That Buzz you heard was Google zapping your posts

By Sterling “Chip” Camden
Contributing Writer, [GAS]

Leo Laporte, the famed technogeek personality and self-proclaimed web whore, has shuttered his Google Buzz account after Buzz mysteriously dropped fifteen of his posts over about two weeks. Laporte considers this event a wake-up call to the transitory nature of social media content that’s hosted by someone else, and he vows to post all new content on his own blog from now on.

Seems like a “duh” moment to me. Ever since Twitter began to take off, I’ve been scratching my head wondering why I should post anything unique there — or on Facebook, or on Buzz, or on any other site over which I have absolutely zero control and from which I receive absolutely no remuneration. Not that I couldn’t survive without my ad revenue from Chip’s Quips and Chip’s Tips (I’d have to give up a breve every, um, month or so).
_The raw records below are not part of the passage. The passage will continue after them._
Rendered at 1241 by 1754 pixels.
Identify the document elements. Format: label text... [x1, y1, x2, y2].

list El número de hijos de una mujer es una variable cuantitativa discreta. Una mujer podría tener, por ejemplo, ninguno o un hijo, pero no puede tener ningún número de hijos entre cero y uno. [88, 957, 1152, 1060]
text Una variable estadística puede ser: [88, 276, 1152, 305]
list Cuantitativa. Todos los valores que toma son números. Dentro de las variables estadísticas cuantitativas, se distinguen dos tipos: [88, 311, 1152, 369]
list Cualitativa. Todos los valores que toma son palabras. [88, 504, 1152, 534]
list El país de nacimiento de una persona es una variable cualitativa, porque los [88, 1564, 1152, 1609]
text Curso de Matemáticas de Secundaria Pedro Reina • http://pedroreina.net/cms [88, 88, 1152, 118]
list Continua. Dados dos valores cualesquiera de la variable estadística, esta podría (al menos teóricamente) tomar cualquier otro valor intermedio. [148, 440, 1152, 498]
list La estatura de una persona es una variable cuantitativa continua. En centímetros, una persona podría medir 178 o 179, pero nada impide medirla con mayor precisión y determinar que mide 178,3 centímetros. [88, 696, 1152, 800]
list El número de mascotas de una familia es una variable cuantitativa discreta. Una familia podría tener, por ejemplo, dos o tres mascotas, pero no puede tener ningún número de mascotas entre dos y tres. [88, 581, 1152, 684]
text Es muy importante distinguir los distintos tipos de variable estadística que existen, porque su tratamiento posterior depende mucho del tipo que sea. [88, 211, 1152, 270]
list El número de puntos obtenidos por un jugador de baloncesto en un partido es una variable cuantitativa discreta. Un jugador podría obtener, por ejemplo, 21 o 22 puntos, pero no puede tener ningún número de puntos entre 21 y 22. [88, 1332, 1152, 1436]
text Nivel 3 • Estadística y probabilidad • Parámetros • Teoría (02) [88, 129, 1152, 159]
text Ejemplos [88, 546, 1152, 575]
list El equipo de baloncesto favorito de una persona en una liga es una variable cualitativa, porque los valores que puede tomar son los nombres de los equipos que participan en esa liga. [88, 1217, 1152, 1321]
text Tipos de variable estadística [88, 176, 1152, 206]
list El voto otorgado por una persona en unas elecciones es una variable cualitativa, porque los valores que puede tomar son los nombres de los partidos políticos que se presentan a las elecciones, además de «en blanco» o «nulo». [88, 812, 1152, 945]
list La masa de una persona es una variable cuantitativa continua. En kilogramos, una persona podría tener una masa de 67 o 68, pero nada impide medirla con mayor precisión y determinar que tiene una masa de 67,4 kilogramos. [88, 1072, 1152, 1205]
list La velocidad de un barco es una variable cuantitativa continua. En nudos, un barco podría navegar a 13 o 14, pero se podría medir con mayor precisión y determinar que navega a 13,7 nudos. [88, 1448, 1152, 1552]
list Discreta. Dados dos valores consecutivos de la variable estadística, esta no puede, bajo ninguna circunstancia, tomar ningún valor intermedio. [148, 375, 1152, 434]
Much more important than revenue is control over content. On my own sites I decide what stays up for how long, and I backup all my content (as well as what I post here on [GAS] and on TechRepublic) before it’s even published. I won’t permanently lose what I’ve created unless a major disaster takes out the sites and my backup storage.

But there’s an even bigger worry that’s been gnawing on my brain. Blogging, at least the way I’ve been doing it, represents a medium of writing. Microblogging more closely resembles chat, which in turn mimics a telephone conversation. It isn’t meant to be permanent, or more than vaguely memorable. The medium is the message, and the message is disposable.

I’m not saying that microblogging is Evil — there’s certainly a place for chat-esque communication. What worries me are all the people who have abandoned their own blogs for this medium. Sure, it’s easier to post. Less effort, and lower expectations. Crafting a blog post to make it engaging, choosing a title, tagging, categorizing, and finally publishing it for all the world and Google to see takes time. But it also makes the content better — you think more about what you’re saying, about its general applicability, about exceptions to the rule you started to spout off. You do a little research to make sure you’re not totally clueless on the subject. Why? Because it’s going to be there with your name on it and everyone knows you had at least a couple of minutes to think about it while you were writing, uploading, and publishing it — and that you’ve had the opportunity to take it down ever since. It’s like a sign in your front yard, instead of something you said to your neighbor over the fence.

Perhaps (and I hope I don’t sound like an old fart here, even if I am one) — perhaps it’s a symptom of our throw-away society. Maybe not many people care about preserving what they’ve said. Live for today, put the past behind you. I’m all for carpe diem, but I believe that what we have been and thought informs what we will become. I agree with Leo — I’ll stick to my own blogs, TYVM.

Unleash the comments about the irony of me posting this on [GAS].